Nebeneffekte, die nach einer gewissen Zeit zu Zwecken mutieren stellen eine Pfadabhängigkeit dar, die eine Hürde für Veränderungen bedeuten. Ganz oft spricht man dann auch davon, dass Mittel um ihrer selbst willen eingesetzt werden. Richtigerweise erkennt man in solchen Fällen den Tausch von Zweck und Nebeneffekte an.

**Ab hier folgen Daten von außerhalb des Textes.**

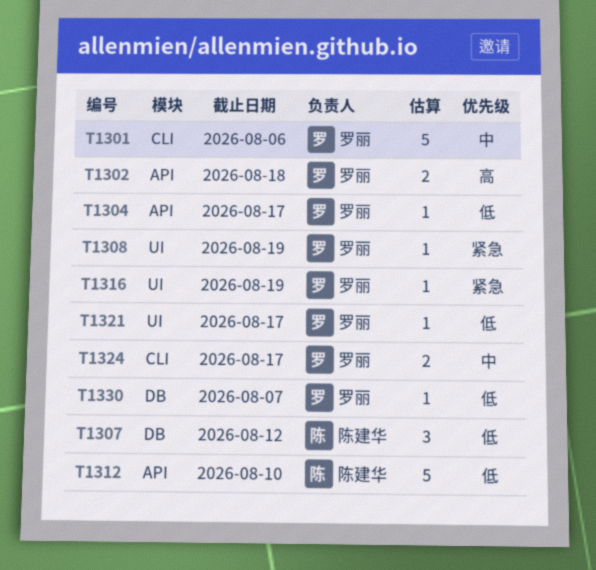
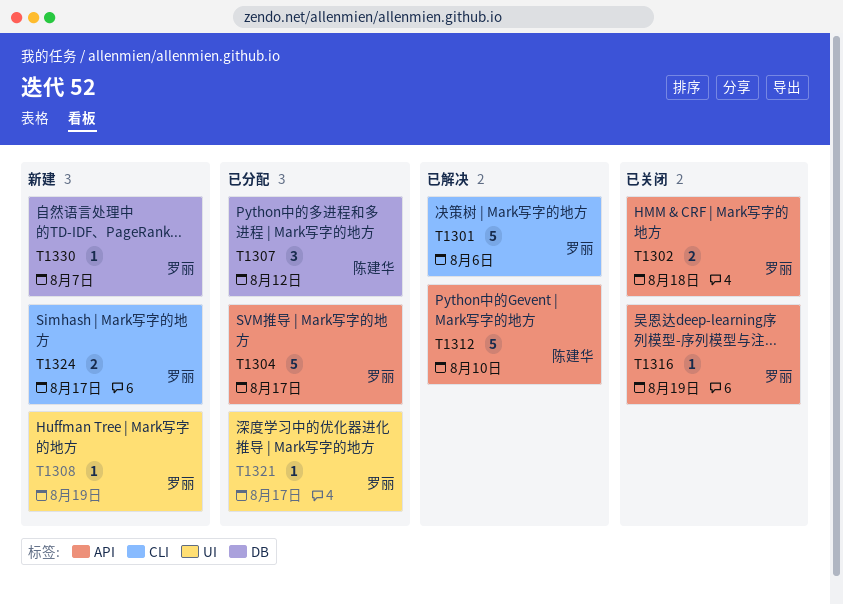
T1304, estimate: 1 -> 5
T1316, label: UI -> API

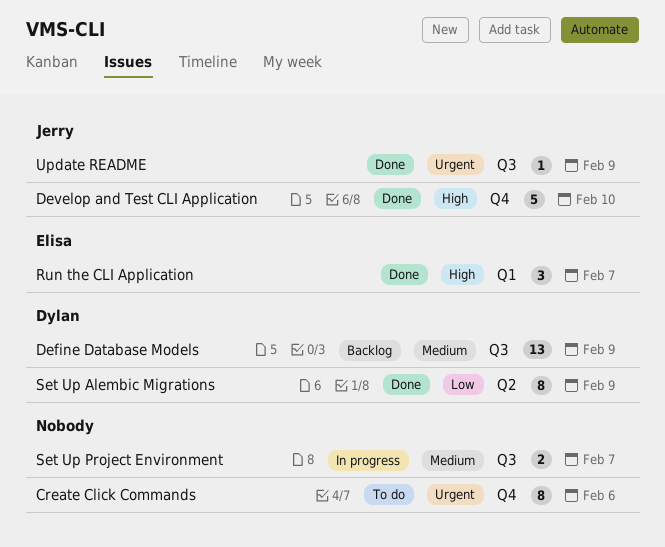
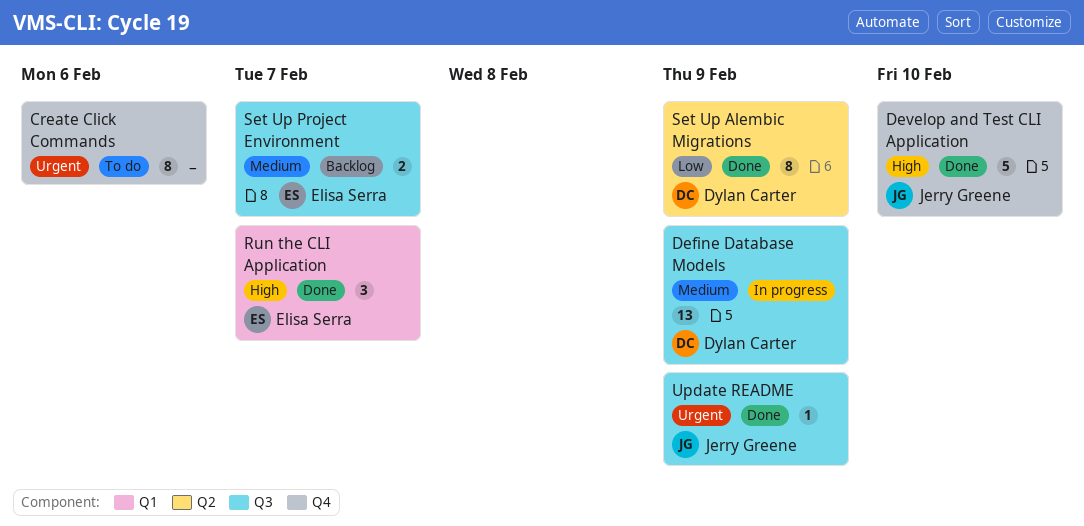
Define Database Models, status: Backlog -> In progress
Set Up Project Environment, status: In progress -> Backlog
Set Up Project Environment, owner: none -> Elisa Serra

Ein weiteres Beispiel für eine Pfadabhängigkeit ist das sehr komplizierte Steuergesetz. Zu einer bestimmten Zeit lagen bestimmt gute Gründe vor, warum unser Steuergesetz in Deutschland so ist wie es ist. Auf Basis dieser Kompliziertheit mussten dann Steuerberater institutionalisiert werden. Diese Rolle wurde nun einmal geschaffen, die auch sehr viele Menschen in Deutschland ernähren lässt. Das Steuergesetz zu ändern und damit einfacher zu gestalten ist nun nicht mehr so einfach möglich. Was sollen denn die vielen Steuerberater machen, wenn sie auf Grund der Einfachheit der Gesetze nicht mehr konsultiert werden? Die Steuerberater würden wohl in Diskussionen diesbezüglich Zweck und Nebeneffekt vertauschen und auf dieser Basis diskutieren.

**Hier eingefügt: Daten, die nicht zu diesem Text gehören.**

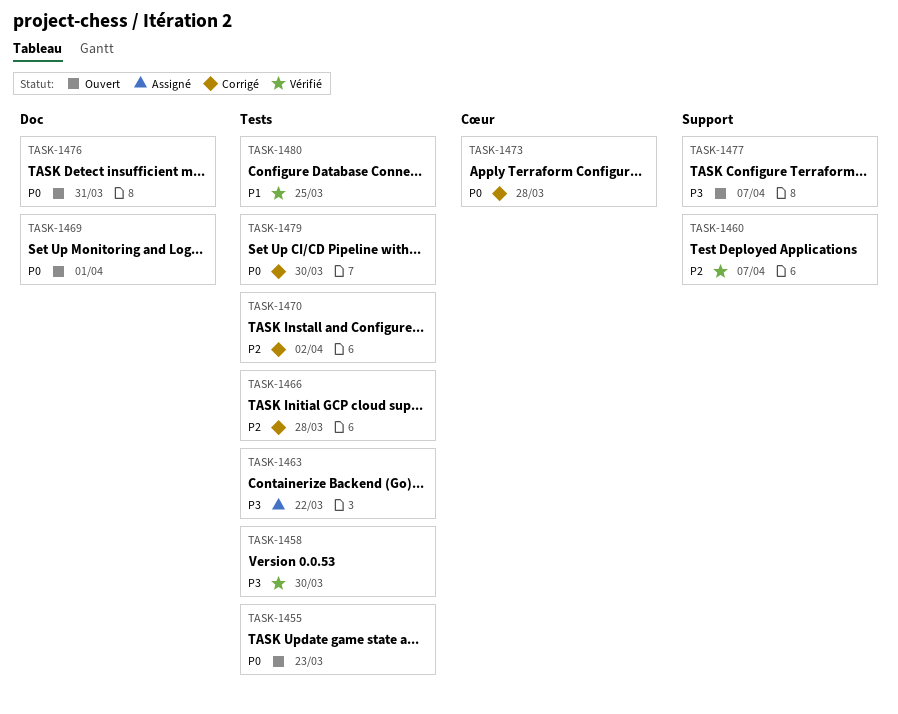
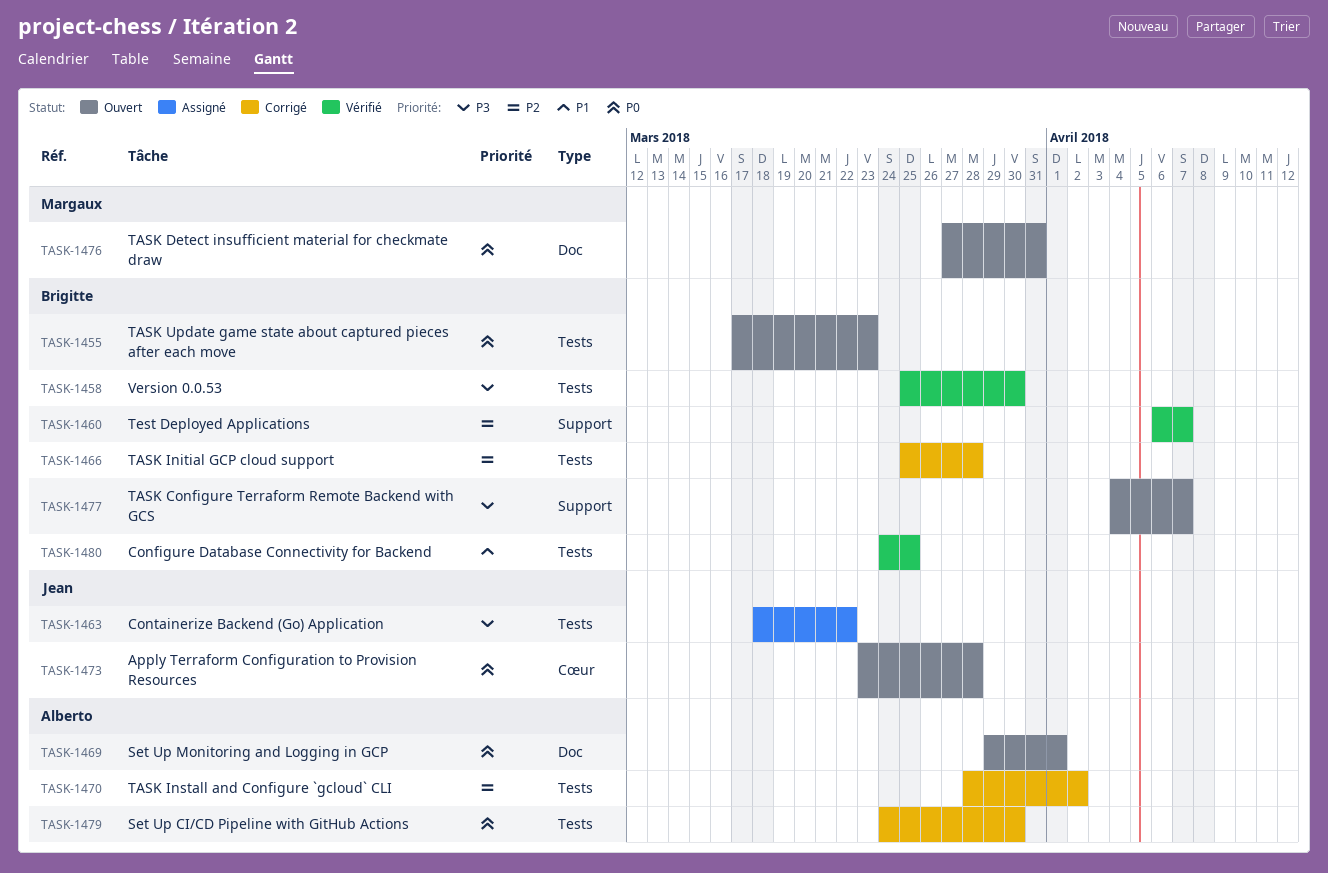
TASK-1473, status: Corrigé -> Ouvert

Sicherlich finden Sie eine Reihe weitere Pfadabhängigkeiten. Unsere Welt ist voll von ihnen.
Eigentlich eh klar und einfach … wenn man bewusst darauf achtet. Aber leider werden solche Dinge eher selten offen und transparent betrachtet. Eine zusätzliche unzureichende Kommunikation … und fertig ist der Salat.
Sehr schöne Darstellung, dankeschön! Mir fallen auch gleich ein paar Beispiele ein, wo Zweck und Nebeneffekt vertauscht wurden. Auch ohne Veränderungen entstehen dann Probleme, wenn Selbstzweck bewahrt werden muss und das nicht bewusst reflektiert werden kann.